_Exercise requirements_
Find the line with "left eye: (682, 200)" in the records below. Copy it and every line after it, up to and including the line with "right hip: (506, 766)".

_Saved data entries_
=-=-=

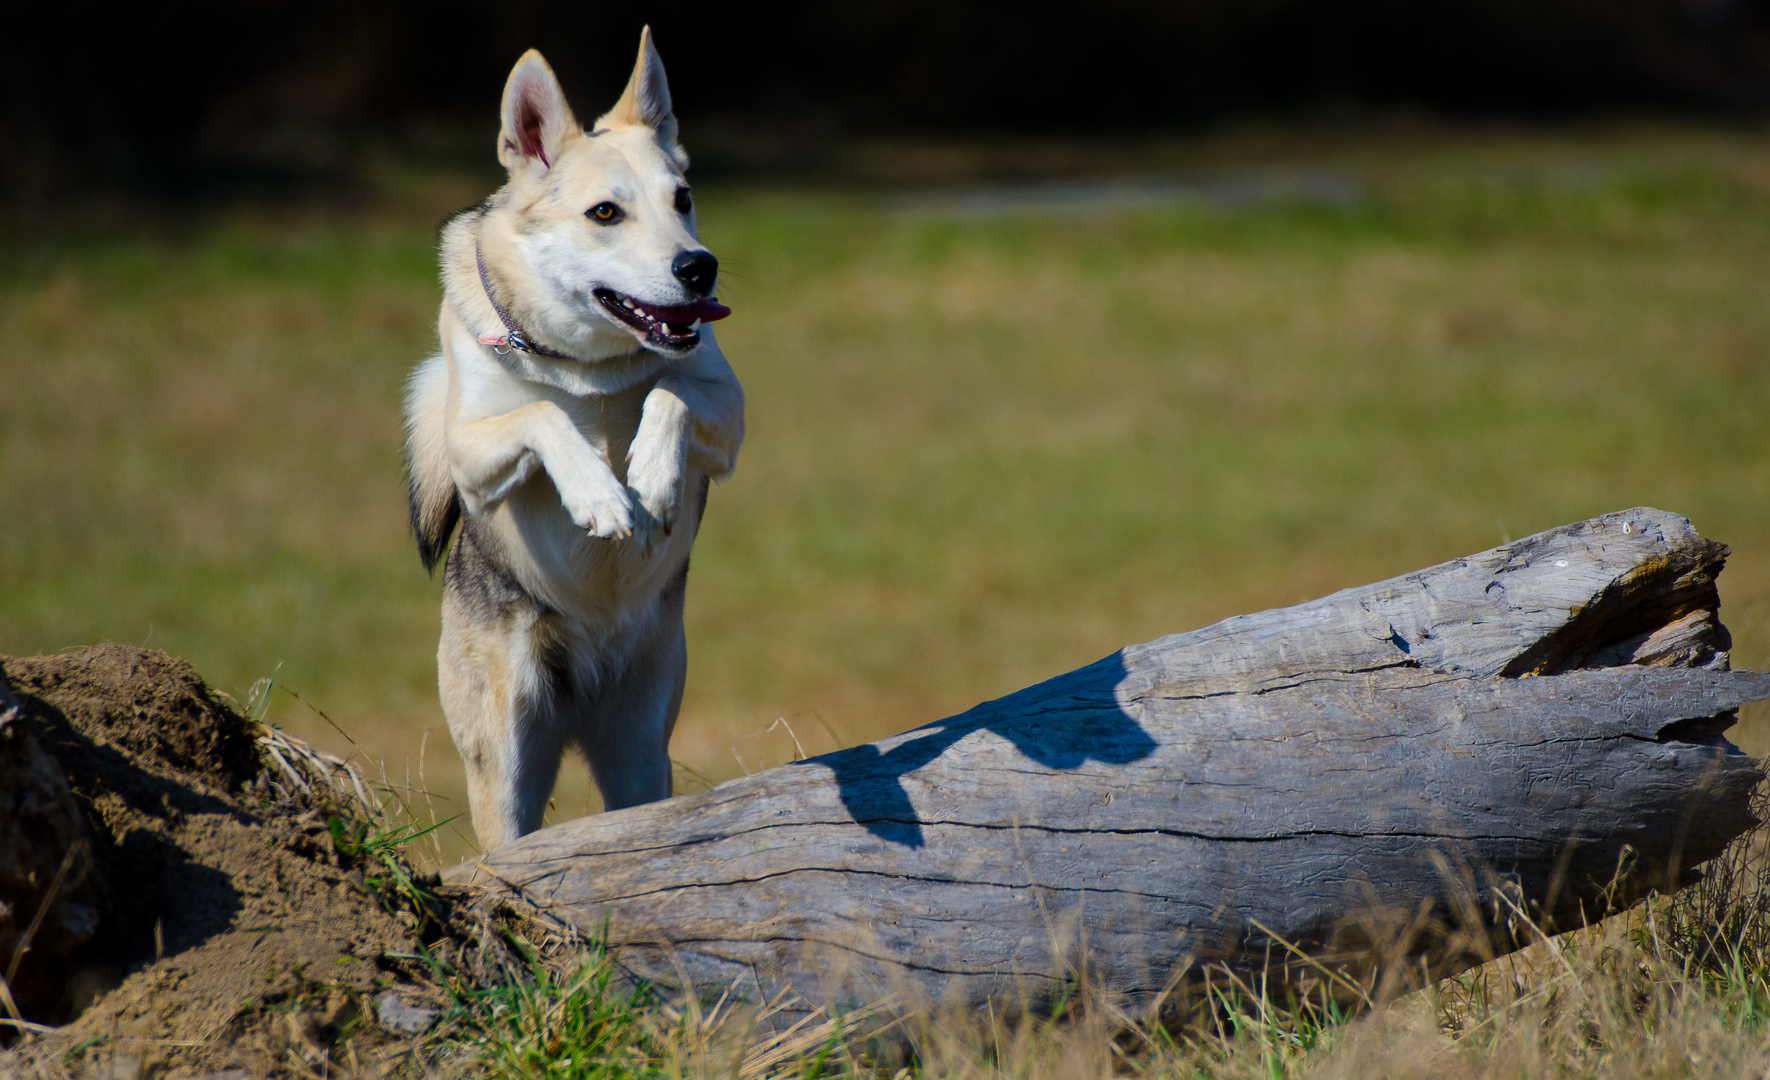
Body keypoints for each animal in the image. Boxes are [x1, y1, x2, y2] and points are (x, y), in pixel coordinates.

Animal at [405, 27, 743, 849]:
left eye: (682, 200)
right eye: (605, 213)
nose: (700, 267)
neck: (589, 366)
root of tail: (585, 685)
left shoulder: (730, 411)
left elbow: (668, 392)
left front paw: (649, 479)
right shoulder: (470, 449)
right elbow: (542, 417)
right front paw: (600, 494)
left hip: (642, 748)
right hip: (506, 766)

=-=-=

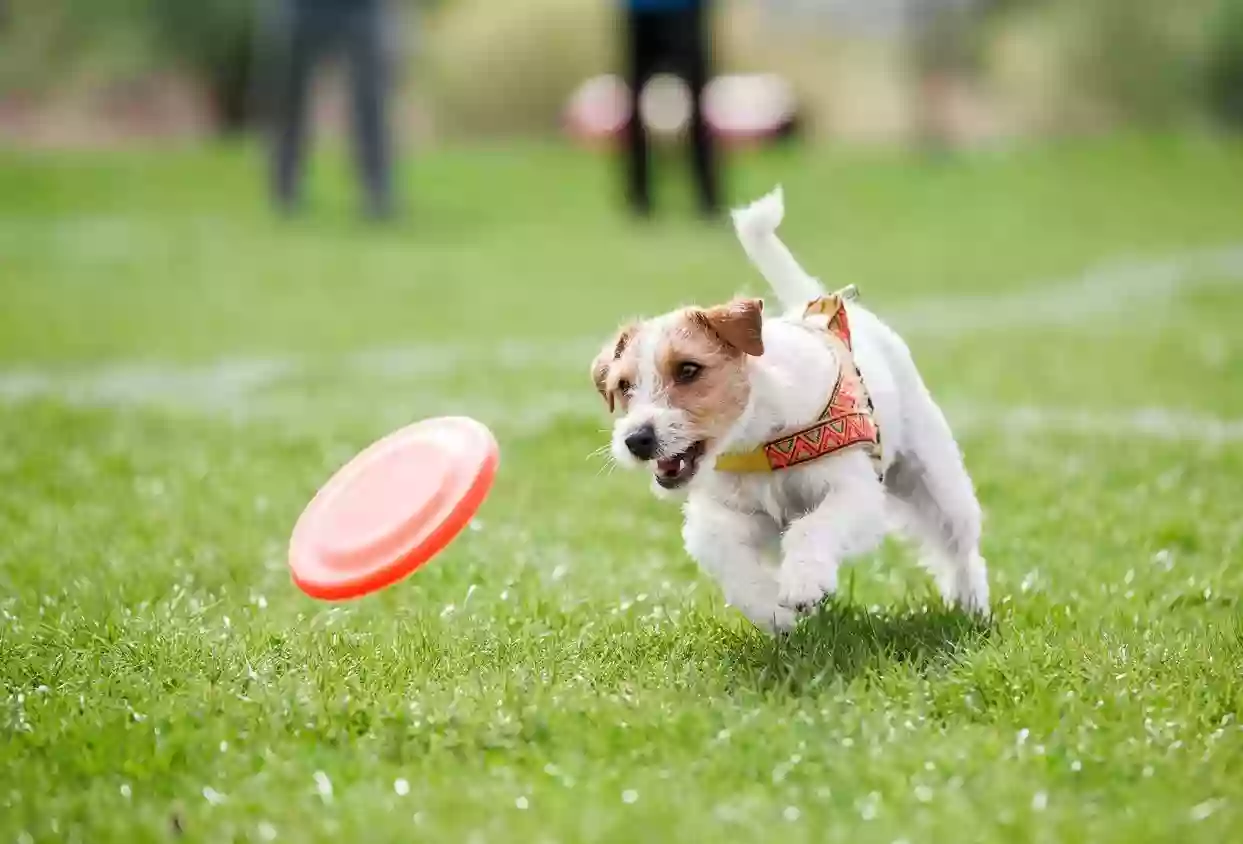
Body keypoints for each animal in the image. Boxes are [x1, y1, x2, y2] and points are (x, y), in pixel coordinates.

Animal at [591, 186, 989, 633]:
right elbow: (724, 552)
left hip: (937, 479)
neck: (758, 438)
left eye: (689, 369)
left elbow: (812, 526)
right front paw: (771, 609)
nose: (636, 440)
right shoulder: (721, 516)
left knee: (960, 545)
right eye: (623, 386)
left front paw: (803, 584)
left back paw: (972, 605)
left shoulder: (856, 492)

=-=-=

_Exercise response_
left eye: (682, 200)
right eye: (605, 213)
nose: (700, 267)
neck: (589, 366)
root of tail: (585, 685)
left shoulder: (730, 411)
left elbow: (668, 392)
left front paw: (649, 479)
right shoulder: (470, 449)
right elbow: (542, 417)
right front paw: (600, 494)
left hip: (642, 748)
right hip: (506, 766)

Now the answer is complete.